A su vez la crisis económica agudizada por terminarse la bonanza de que había gozado Uruguay tras la Segunda Guerra Mundial, se hizo sentir sobre gran parte de la población, que perdió calidad de vida sin a la vez ensayarse respuestas a tono desde el sistema político, que priorizó soluciones parciales y fáciles de enganche electoral, sin encarar las reformas profundas y estructurales que necesitaba el país.
Ergo, hubo caldo de cultivo para que surgieran “salvadores” contra la insanía de la violencia terrorista, porque los grupos armados en realidad terminaron haciéndole el juego a los militares, en el intento de que en el cuanto peor mejor, ellos salieran en ancas de un levantamiento popular a su favor que solo pasaba por su febril imaginación.

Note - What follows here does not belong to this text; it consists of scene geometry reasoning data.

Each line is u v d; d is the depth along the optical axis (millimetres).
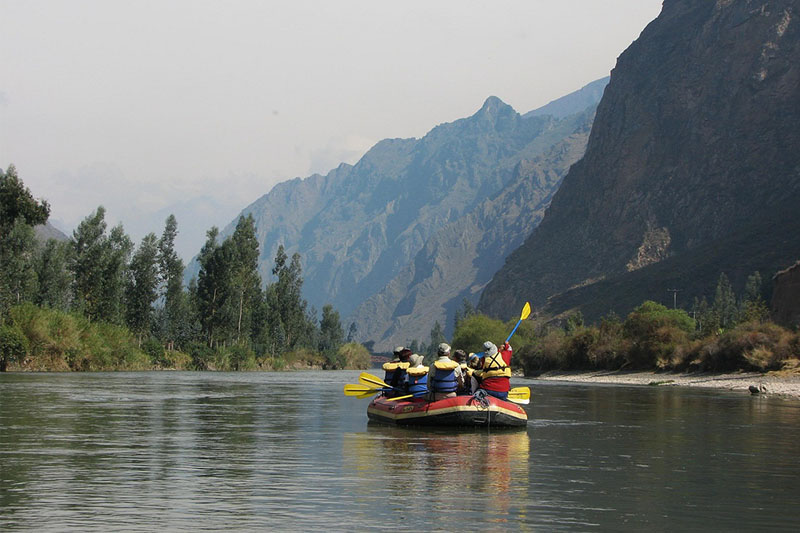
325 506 11281
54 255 99062
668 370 86188
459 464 15422
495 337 138250
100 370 81500
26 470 14312
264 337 136500
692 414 29938
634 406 35312
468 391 23859
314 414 27953
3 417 24906
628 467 15375
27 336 72812
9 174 71688
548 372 113500
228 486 12812
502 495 12211
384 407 24141
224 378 71562
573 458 16578
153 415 26344
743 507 11531
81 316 83188
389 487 12797
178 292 113375
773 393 49281
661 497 12234
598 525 10266
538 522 10383
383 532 9781
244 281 121625
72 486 12742
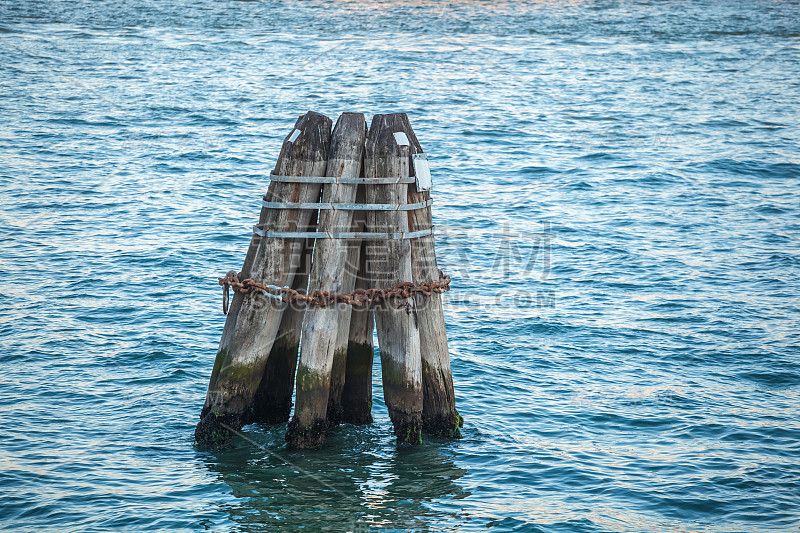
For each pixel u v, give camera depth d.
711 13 73.44
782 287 17.52
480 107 37.66
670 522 8.93
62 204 22.14
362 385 10.98
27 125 30.73
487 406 11.93
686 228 21.75
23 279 16.75
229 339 10.03
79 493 9.16
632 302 16.67
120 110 34.19
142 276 17.28
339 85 41.66
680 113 37.16
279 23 63.88
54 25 56.75
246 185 24.92
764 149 30.48
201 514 8.80
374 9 73.56
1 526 8.48
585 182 26.12
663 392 12.54
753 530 8.77
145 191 23.75
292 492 9.32
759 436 11.03
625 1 81.25
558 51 54.25
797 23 67.69
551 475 9.91
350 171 9.73
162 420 11.10
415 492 9.41
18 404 11.36
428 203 10.11
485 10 74.31
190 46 51.81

Los tupamaros habían resultado derrotados en forma contundente en el enfrentamiento con los militares mucho antes de que se produjera el golpe de Estado, y sin embargo hay quienes todavía hoy, a más de medio siglo de esos hechos aciagos, siguen reivindicando que los tupamaros lucharon contra la dictadura. ¡Vaya paradoja!

Nefasto período de terrorismo de Estado y de “revolucionarios” extremistas de manual traído desde Cuba, en el que el pueblo uruguayo quedó presa de la tenaza ejercida por los extremismos intolerantes, porque en todo momento quedó en claro que no quería ni militares ni tupamaros, sino vivir en paz, en democracia, como lo demostró en el plebiscito del NO de noviembre de 1980, pese a la enorme propaganda oficial. Y a la incertidumbre sobre lo que podía venir después.

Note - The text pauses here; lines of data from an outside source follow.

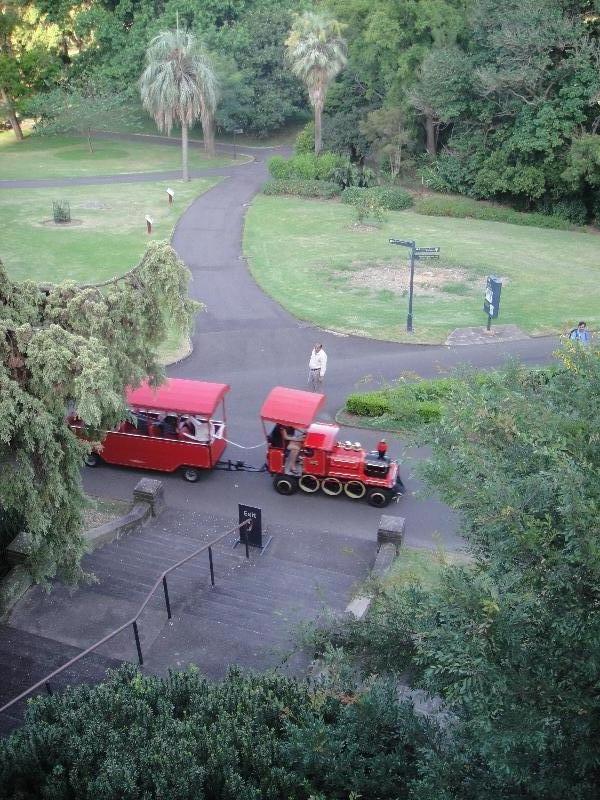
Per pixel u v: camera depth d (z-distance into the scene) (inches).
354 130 2485.2
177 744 351.9
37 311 519.8
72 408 614.5
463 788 275.0
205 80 2258.9
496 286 1186.0
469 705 261.9
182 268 572.4
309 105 3029.0
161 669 497.4
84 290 529.3
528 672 256.7
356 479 756.0
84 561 626.8
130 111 3016.7
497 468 298.7
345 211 2144.4
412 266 1182.3
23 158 2736.2
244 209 2107.5
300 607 568.1
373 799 309.3
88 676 488.4
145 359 605.3
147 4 2940.5
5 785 347.6
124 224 1886.1
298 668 498.3
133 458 801.6
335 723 347.6
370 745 317.1
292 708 376.8
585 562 246.8
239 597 587.8
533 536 254.7
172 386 783.1
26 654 508.4
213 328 1229.1
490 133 2247.8
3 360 464.8
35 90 2987.2
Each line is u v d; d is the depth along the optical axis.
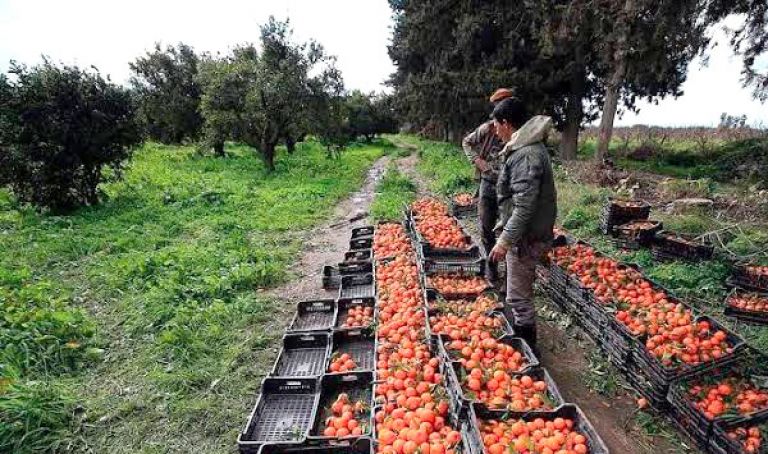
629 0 13.35
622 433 3.88
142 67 29.64
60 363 4.98
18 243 9.19
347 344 5.06
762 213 9.72
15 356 4.80
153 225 10.76
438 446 3.03
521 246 4.45
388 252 7.56
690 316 4.64
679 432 3.79
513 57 21.12
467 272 6.23
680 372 3.83
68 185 12.12
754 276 6.24
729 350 4.00
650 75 16.39
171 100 29.95
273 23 19.58
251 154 28.44
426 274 6.11
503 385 3.55
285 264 8.35
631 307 4.89
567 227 9.93
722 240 8.10
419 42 26.91
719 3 13.39
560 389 4.47
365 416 3.79
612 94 16.91
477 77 21.42
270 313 6.31
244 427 4.08
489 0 22.16
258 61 19.91
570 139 22.62
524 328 4.65
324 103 21.53
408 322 4.89
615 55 14.55
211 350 5.30
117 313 6.36
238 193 14.41
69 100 11.73
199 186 15.09
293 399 4.18
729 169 17.22
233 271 7.37
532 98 20.98
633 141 30.45
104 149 12.55
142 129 13.70
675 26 13.21
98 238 9.66
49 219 11.05
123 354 5.34
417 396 3.70
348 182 18.50
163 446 3.90
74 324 5.66
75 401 4.32
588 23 15.32
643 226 8.26
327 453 3.33
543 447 2.86
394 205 12.70
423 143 40.69
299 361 4.89
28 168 11.16
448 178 16.06
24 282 7.18
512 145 4.25
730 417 3.34
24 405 3.93
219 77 19.70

Sin dudas, este pronunciamiento inequívoco del pueblo, y la posterior ruptura de la “tablita” del dólar, que agravó la crisis económica, fue fundamental para que la dictadura perdiera el ya muy relativo apoyo popular que pudo haber tenido al principio, cuando llegaron como salvadores ante los desbordes sindicales y de los tupamaros.

No fue fácil esta salida, por cierto, –pese a que el tiempo hace perder perspectiva de la tensión en que se vivía en aquellos tiempos– como así tampoco la recomposición para que rigiera plenamente la democracia. Ha sido un largo proceso de reacomodo institucional y también de la repetición de relatos que nada tienen que ver con la realidad, a partir de grupos interesados en ganar protagonismo como “luchadores” contra la dictadura.
Pero lo fundamental, sin dudas, es que los uruguayos todos, de cada rincón del país, más allá de la situación en que cada uno se encuentre y lugar que ocupe, del protagonismo que le toque o quiera tener, asumamos que la democracia es un bien preciado que hay que cuidar a diario, que muchas veces, como tantas cosas, solo se valora en su real dimensión cuando se pierde.

Y que la diversidad de opiniones, la sana confrontación de ideas, los conflictos de intereses, las diferencias ideológicas, las propuestas, deben siempre procesarse en un marco de tolerancia, de respeto por todas las ideas, porque así evitaremos repetir errores que tanto dolor y sinsabores nos han causado en su momento y que se siguen arrastrando hasta nuestros días. Es decir, preservando y apostando siempre a la democracia como el instrumento –imperfecto sí, pero el mejor– para regir nuestras vidas.